Try it | Transcribe the data that follows precisely, omitting nothing.

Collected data
== == ==
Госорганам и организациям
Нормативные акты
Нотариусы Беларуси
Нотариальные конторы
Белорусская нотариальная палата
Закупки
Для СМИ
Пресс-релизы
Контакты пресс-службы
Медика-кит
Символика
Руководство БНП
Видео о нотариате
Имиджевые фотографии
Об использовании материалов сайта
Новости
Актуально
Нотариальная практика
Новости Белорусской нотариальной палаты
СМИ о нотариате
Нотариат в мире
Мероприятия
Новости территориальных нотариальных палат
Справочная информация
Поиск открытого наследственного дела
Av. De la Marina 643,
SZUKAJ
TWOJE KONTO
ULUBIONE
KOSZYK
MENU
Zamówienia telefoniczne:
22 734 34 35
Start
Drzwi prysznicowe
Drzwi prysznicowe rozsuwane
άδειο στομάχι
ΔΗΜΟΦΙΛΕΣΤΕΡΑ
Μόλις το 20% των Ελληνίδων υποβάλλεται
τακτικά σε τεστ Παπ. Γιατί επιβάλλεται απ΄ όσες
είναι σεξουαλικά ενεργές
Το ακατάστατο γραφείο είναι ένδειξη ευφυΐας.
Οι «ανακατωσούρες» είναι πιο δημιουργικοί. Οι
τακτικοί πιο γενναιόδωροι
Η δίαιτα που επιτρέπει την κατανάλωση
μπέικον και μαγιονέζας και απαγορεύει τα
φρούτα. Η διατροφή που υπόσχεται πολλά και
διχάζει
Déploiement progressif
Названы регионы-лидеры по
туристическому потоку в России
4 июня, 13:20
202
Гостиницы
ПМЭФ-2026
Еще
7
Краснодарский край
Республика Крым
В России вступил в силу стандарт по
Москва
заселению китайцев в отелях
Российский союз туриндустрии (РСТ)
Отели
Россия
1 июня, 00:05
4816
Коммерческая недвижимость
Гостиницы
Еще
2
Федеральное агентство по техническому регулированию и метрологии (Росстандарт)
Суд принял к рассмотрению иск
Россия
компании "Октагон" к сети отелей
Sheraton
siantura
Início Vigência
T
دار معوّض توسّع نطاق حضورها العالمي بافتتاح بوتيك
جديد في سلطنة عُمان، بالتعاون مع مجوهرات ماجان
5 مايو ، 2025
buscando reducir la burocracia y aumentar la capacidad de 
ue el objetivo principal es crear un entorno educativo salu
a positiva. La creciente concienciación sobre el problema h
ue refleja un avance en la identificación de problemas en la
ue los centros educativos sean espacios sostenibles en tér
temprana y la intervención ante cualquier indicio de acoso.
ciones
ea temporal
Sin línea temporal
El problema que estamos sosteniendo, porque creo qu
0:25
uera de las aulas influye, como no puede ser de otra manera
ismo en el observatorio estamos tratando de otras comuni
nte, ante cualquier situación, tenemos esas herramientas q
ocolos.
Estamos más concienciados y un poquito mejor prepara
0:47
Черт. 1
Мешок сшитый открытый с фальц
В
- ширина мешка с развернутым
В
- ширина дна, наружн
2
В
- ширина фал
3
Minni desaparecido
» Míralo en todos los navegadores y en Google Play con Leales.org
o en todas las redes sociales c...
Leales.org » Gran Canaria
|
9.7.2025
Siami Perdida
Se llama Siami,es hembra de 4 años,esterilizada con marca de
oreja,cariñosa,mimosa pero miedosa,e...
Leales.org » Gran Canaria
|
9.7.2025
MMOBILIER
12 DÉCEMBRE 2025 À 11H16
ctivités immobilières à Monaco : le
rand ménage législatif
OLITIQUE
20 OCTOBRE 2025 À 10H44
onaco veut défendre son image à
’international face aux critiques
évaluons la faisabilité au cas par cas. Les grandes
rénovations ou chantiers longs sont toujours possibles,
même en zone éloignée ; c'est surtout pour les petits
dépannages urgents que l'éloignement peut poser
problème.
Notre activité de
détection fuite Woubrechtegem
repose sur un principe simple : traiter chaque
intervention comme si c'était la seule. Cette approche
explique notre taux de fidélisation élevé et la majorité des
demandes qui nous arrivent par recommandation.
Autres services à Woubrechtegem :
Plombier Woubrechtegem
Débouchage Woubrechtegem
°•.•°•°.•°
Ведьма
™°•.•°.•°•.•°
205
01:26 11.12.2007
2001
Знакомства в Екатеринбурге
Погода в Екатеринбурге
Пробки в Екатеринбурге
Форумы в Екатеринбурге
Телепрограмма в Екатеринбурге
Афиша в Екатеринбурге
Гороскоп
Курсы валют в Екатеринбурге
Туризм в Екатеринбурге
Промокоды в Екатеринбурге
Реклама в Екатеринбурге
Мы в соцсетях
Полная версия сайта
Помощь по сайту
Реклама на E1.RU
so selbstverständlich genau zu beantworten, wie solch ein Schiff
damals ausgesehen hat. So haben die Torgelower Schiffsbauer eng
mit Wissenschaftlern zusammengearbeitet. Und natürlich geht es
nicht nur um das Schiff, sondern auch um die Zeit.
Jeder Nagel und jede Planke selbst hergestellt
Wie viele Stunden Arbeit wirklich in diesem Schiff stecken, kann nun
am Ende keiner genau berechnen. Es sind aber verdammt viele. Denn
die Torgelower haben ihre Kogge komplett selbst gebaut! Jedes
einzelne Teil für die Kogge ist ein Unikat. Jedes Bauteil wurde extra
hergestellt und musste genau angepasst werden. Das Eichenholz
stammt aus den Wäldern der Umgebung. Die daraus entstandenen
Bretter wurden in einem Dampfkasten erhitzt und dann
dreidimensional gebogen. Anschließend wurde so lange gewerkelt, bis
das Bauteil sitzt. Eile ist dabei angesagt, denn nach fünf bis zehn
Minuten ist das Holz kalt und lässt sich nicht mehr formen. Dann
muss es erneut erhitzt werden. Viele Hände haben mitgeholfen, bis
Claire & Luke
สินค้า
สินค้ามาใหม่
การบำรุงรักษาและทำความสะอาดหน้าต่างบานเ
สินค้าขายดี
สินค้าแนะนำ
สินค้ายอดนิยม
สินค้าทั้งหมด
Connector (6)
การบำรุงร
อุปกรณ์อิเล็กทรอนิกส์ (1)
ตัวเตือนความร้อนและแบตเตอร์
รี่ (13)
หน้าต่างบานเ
== == ==
Exercise solution |
Госорганам и организациям
Нормативные акты
Нотариусы Беларуси
Нотариальные конторы
Белорусская нотариальная палата
Закупки
Для СМИ
Пресс-релизы
Контакты пресс-службы
Медика-кит
Символика
Руководство БНП
Видео о нотариате
Имиджевые фотографии
Об использовании материалов сайта
Новости
Актуально
Нотариальная практика
Новости Белорусской нотариальной палаты
СМИ о нотариате
Нотариат в мире
Мероприятия
Новости территориальных нотариальных палат
Справочная информация
Поиск открытого наследственного дела
Av. De la Marina 643,
SZUKAJ
TWOJE KONTO
ULUBIONE
KOSZYK
MENU
Zamówienia telefoniczne:
22 734 34 35
Start
Drzwi prysznicowe
Drzwi prysznicowe rozsuwane
άδειο στομάχι
ΔΗΜΟΦΙΛΕΣΤΕΡΑ
Μόλις το 20% των Ελληνίδων υποβάλλεται
τακτικά σε τεστ Παπ. Γιατί επιβάλλεται απ΄ όσες
είναι σεξουαλικά ενεργές
Το ακατάστατο γραφείο είναι ένδειξη ευφυΐας.
Οι «ανακατωσούρες» είναι πιο δημιουργικοί. Οι
τακτικοί πιο γενναιόδωροι
Η δίαιτα που επιτρέπει την κατανάλωση
μπέικον και μαγιονέζας και απαγορεύει τα
φρούτα. Η διατροφή που υπόσχεται πολλά και
διχάζει
Déploiement progressif
Названы регионы-лидеры по
туристическому потоку в России
4 июня, 13:20
202
Гостиницы
ПМЭФ-2026
Еще
7
Краснодарский край
Республика Крым
В России вступил в силу стандарт по
Москва
заселению китайцев в отелях
Российский союз туриндустрии (РСТ)
Отели
Россия
1 июня, 00:05
4816
Коммерческая недвижимость
Гостиницы
Еще
2
Федеральное агентство по техническому регулированию и метрологии (Росстандарт)
Суд принял к рассмотрению иск
Россия
компании "Октагон" к сети отелей
Sheraton
siantura
Início Vigência
T
دار معوّض توسّع نطاق حضورها العالمي بافتتاح بوتيك
جديد في سلطنة عُمان، بالتعاون مع مجوهرات ماجان
5 مايو ، 2025
buscando reducir la burocracia y aumentar la capacidad de 
ue el objetivo principal es crear un entorno educativo salu
a positiva. La creciente concienciación sobre el problema h
ue refleja un avance en la identificación de problemas en la
ue los centros educativos sean espacios sostenibles en tér
temprana y la intervención ante cualquier indicio de acoso.
ciones
ea temporal
Sin línea temporal
El problema que estamos sosteniendo, porque creo qu
0:25
uera de las aulas influye, como no puede ser de otra manera
ismo en el observatorio estamos tratando de otras comuni
nte, ante cualquier situación, tenemos esas herramientas q
ocolos.
Estamos más concienciados y un poquito mejor prepara
0:47
Черт. 1
Мешок сшитый открытый с фальц
В
- ширина мешка с развернутым
В
- ширина дна, наружн
2
В
- ширина фал
3
Minni desaparecido
» Míralo en todos los navegadores y en Google Play con Leales.org
o en todas las redes sociales c...
Leales.org » Gran Canaria
|
9.7.2025
Siami Perdida
Se llama Siami,es hembra de 4 años,esterilizada con marca de
oreja,cariñosa,mimosa pero miedosa,e...
Leales.org » Gran Canaria
|
9.7.2025
MMOBILIER
12 DÉCEMBRE 2025 À 11H16
ctivités immobilières à Monaco : le
rand ménage législatif
OLITIQUE
20 OCTOBRE 2025 À 10H44
onaco veut défendre son image à
’international face aux critiques
évaluons la faisabilité au cas par cas. Les grandes
rénovations ou chantiers longs sont toujours possibles,
même en zone éloignée ; c'est surtout pour les petits
dépannages urgents que l'éloignement peut poser
problème.
Notre activité de
détection fuite Woubrechtegem
repose sur un principe simple : traiter chaque
intervention comme si c'était la seule. Cette approche
explique notre taux de fidélisation élevé et la majorité des
demandes qui nous arrivent par recommandation.
Autres services à Woubrechtegem :
Plombier Woubrechtegem
Débouchage Woubrechtegem
°•.•°•°.•°
Ведьма
™°•.•°.•°•.•°
205
01:26 11.12.2007
2001
Знакомства в Екатеринбурге
Погода в Екатеринбурге
Пробки в Екатеринбурге
Форумы в Екатеринбурге
Телепрограмма в Екатеринбурге
Афиша в Екатеринбурге
Гороскоп
Курсы валют в Екатеринбурге
Туризм в Екатеринбурге
Промокоды в Екатеринбурге
Реклама в Екатеринбурге
Мы в соцсетях
Полная версия сайта
Помощь по сайту
Реклама на E1.RU
so selbstverständlich genau zu beantworten, wie solch ein Schiff
damals ausgesehen hat. So haben die Torgelower Schiffsbauer eng
mit Wissenschaftlern zusammengearbeitet. Und natürlich geht es
nicht nur um das Schiff, sondern auch um die Zeit.
Jeder Nagel und jede Planke selbst hergestellt
Wie viele Stunden Arbeit wirklich in diesem Schiff stecken, kann nun
am Ende keiner genau berechnen. Es sind aber verdammt viele. Denn
die Torgelower haben ihre Kogge komplett selbst gebaut! Jedes
einzelne Teil für die Kogge ist ein Unikat. Jedes Bauteil wurde extra
hergestellt und musste genau angepasst werden. Das Eichenholz
stammt aus den Wäldern der Umgebung. Die daraus entstandenen
Bretter wurden in einem Dampfkasten erhitzt und dann
dreidimensional gebogen. Anschließend wurde so lange gewerkelt, bis
das Bauteil sitzt. Eile ist dabei angesagt, denn nach fünf bis zehn
Minuten ist das Holz kalt und lässt sich nicht mehr formen. Dann
muss es erneut erhitzt werden. Viele Hände haben mitgeholfen, bis
Claire & Luke
สินค้า
สินค้ามาใหม่
การบำรุงรักษาและทำความสะอาดหน้าต่างบานเ
สินค้าขายดี
สินค้าแนะนำ
สินค้ายอดนิยม
สินค้าทั้งหมด
Connector (6)
การบำรุงร
อุปกรณ์อิเล็กทรอนิกส์ (1)
ตัวเตือนความร้อนและแบตเตอร์
รี่ (13)
หน้าต่างบานเ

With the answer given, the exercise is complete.